By Andrew Miles, Tennis Professional
We've all heard the importance of a proper warm-up routine. But are you doing it consistently and efficiently, or are you rushing through it with a lack of focus? Do you perform a dynamic warm-up before practice sessions or only before matches? Whether you're a recreational player or a competitive college player, tennis is a rigorous, total-body sport that requires an efficient warm-up to prepare the mind and body. A proper tennis warm-up is often neglected or not taken seriously enough, leading to nagging injuries that can easily be avoided. Don't wait for an injury to occur to get serious about stretching and warming up!
1. Light Cardio Warm-up
Perform some type of cardio activity for 5 minutes to warm your body and increase your heart rate and blood circulation. You should break a light sweat so your muscles are activated and your nervous system is alert.

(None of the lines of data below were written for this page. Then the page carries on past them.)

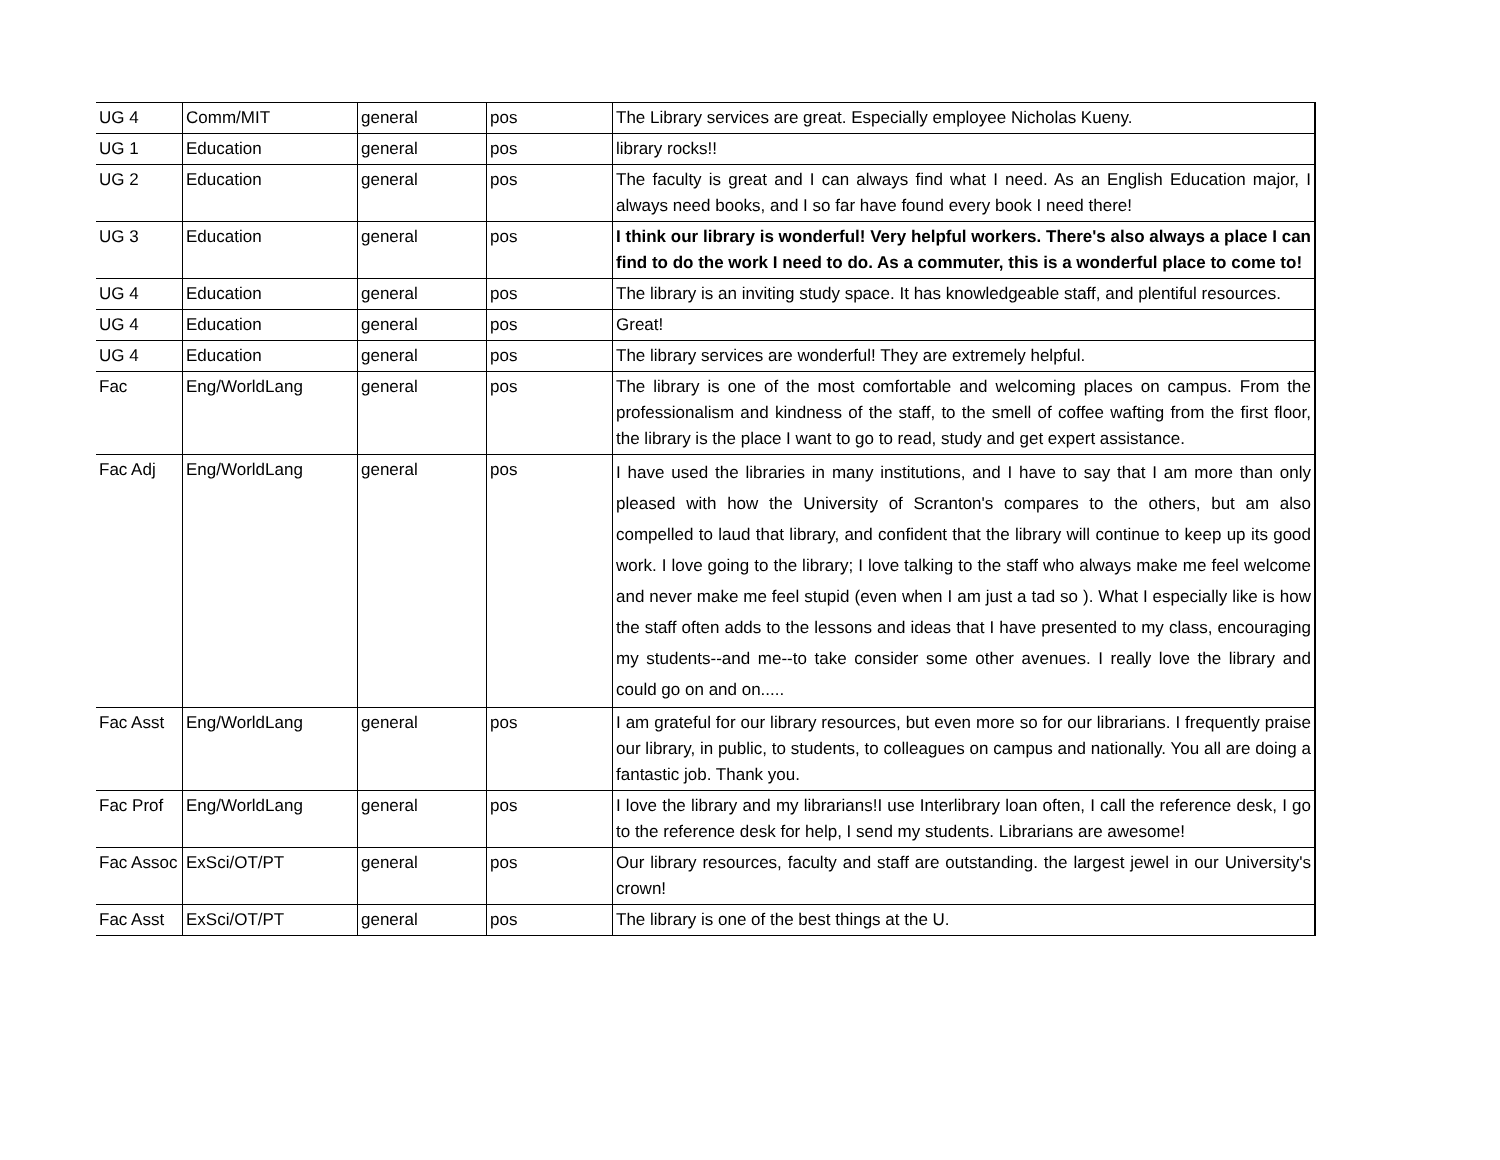| UG 4 | Comm/MIT | general | pos | The Library services are great. Especially employee Nicholas Kueny. |
| UG 1 | Education | general | pos | library rocks!! |
| UG 2 | Education | general | pos | The faculty is great and I can always find what I need. As an English Education major, I always need books, and I so far have found every book I need there! |
| UG 3 | Education | general | pos | I think our library is wonderful! Very helpful workers. There's also always a place I can find to do the work I need to do. As a commuter, this is a wonderful place to come to! |
| UG 4 | Education | general | pos | The library is an inviting study space. It has knowledgeable staff, and plentiful resources. |
| UG 4 | Education | general | pos | Great! |
| UG 4 | Education | general | pos | The library services are wonderful! They are extremely helpful. |
| Fac | Eng/WorldLang | general | pos | The library is one of the most comfortable and welcoming places on campus. From the professionalism and kindness of the staff, to the smell of coffee wafting from the first floor, the library is the place I want to go to read, study and get expert assistance. |
| Fac Adj | Eng/WorldLang | general | pos | I have used the libraries in many institutions, and I have to say that I am more than only pleased with how the University of Scranton's compares to the others, but am also compelled to laud that library, and confident that the library will continue to keep up its good work. I love going to the library; I love talking to the staff who always make me feel welcome and never make me feel stupid (even when I am just a tad so ). What I especially like is how the staff often adds to the lessons and ideas that I have presented to my class, encouraging my students--and me--to take consider some other avenues. I really love the library and could go on and on..... |
| Fac Asst | Eng/WorldLang | general | pos | I am grateful for our library resources, but even more so for our librarians. I frequently praise our library, in public, to students, to colleagues on campus and nationally. You all are doing a fantastic job. Thank you. |
| Fac Prof | Eng/WorldLang | general | pos | I love the library and my librarians!I use Interlibrary loan often, I call the reference desk, I go to the reference desk for help, I send my students. Librarians are awesome! |
| Fac Assoc | ExSci/OT/PT | general | pos | Our library resources, faculty and staff are outstanding. the largest jewel in our University's crown! |
| Fac Asst | ExSci/OT/PT | general | pos | The library is one of the best things at the U. |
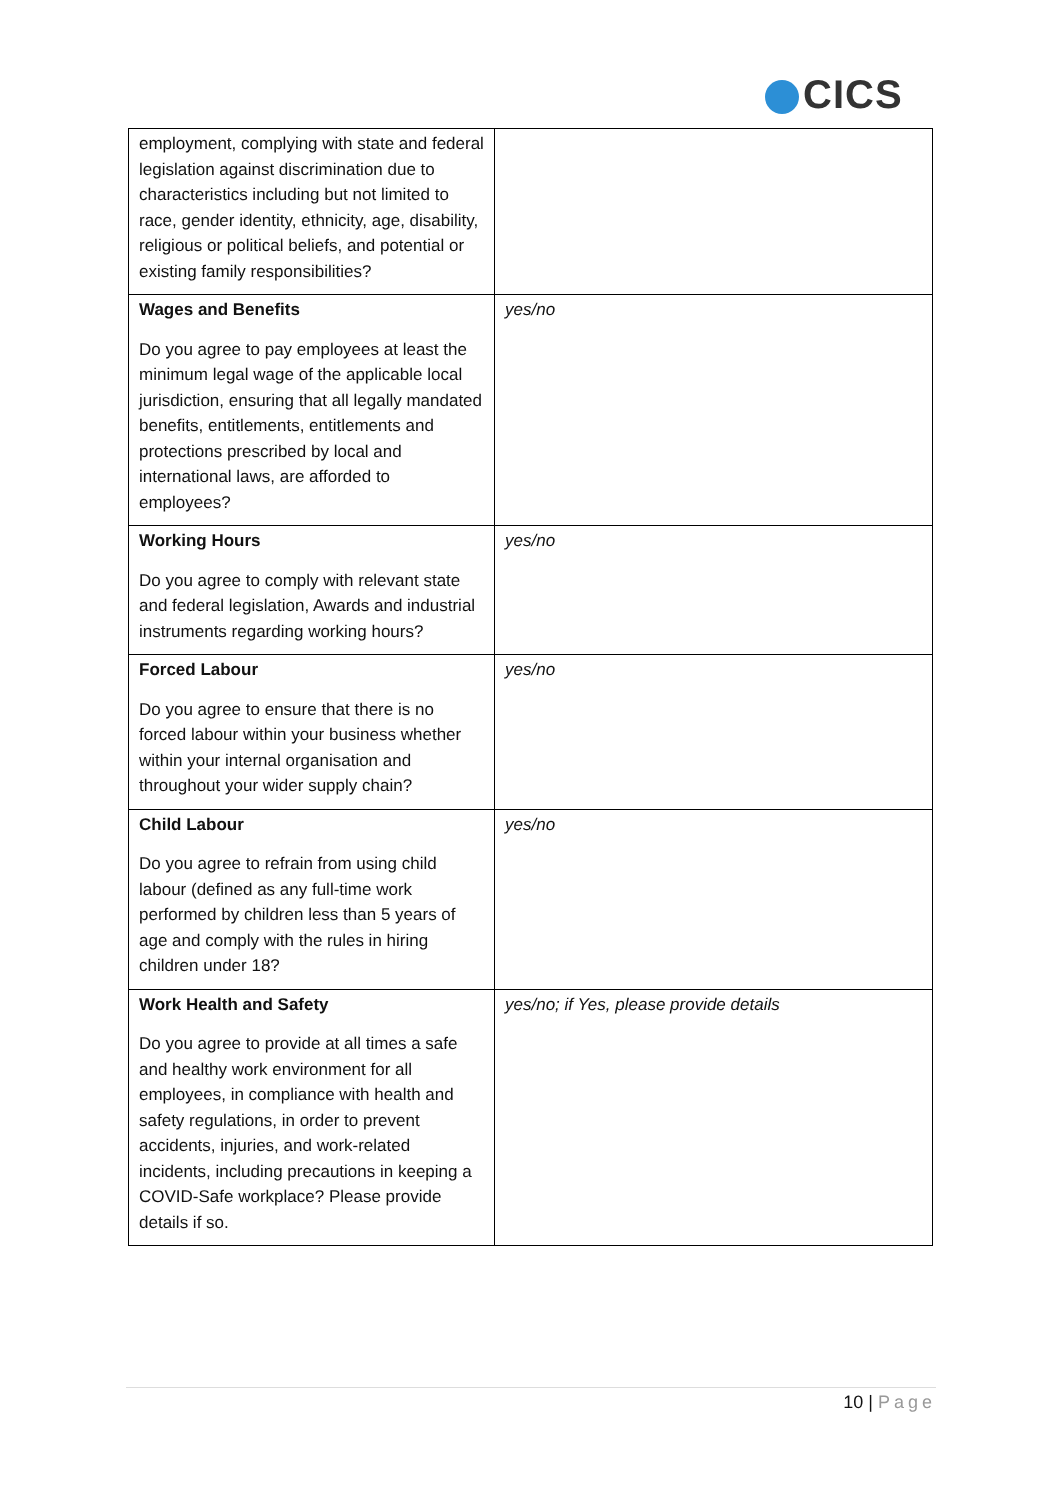CICS
| employment, complying with state and federal legislation against discrimination due to characteristics including but not limited to race, gender identity, ethnicity, age, disability, religious or political beliefs, and potential or existing family responsibilities? | |
| Wages and Benefits Do you agree to pay employees at least the minimum legal wage of the applicable local jurisdiction, ensuring that all legally mandated benefits, entitlements, entitlements and protections prescribed by local and international laws, are afforded to employees? | yes/no |
| Working Hours Do you agree to comply with relevant state and federal legislation, Awards and industrial instruments regarding working hours? | yes/no |
| Forced Labour Do you agree to ensure that there is no forced labour within your business whether within your internal organisation and throughout your wider supply chain? | yes/no |
| Child Labour Do you agree to refrain from using child labour (defined as any full-time work performed by children less than 5 years of age and comply with the rules in hiring children under 18? | yes/no |
| Work Health and Safety Do you agree to provide at all times a safe and healthy work environment for all employees, in compliance with health and safety regulations, in order to prevent accidents, injuries, and work-related incidents, including precautions in keeping a COVID-Safe workplace? Please provide details if so. | yes/no; if Yes, please provide details |
10 | Page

Exercises to try: Jogging (forward, backward, lateral), skipping, jumping rope, jumping jacks, butt kicks, side shuffle steps, carioca steps
2. Dynamic Stretching
Dynamic stretching involves movements (such as wide arm circles) that more closely resemble what the body does during sports activities, but without the bouncing often involved in static stretching. Perform dynamic range-of-motion exercises after your cardio warm-up for 10 minutes to awaken your muscles & joints. Incorporate multi-directional movements that mimic the movements you'll be making on the court.
Exercises to try: Forward & backward leg swings, elbow curls, walking lunges, arm hugs, trunk rotations, backwards step overs, straight-leg marches, walking knee hugs
Perform shadow movements for all tennis strokes to stimulate your nervous system and mentally prepare you for your upcoming match or practice session.
4. Post-Play Cool Down
Perform a light cardio cool-down with some static stretching immediately following your tennis session. Light jogging and mini-tennis is a great way to bring your heart rate and breathing rate down. Perform each static stretch for 15-30 seconds and repeat 2-3 times per muscle group to improve flexibility and prevent tightness and soreness. Pay extra attention to areas of the body that are noticeably tight. Utilize a foam roller when you get home to self-massage any sore spots.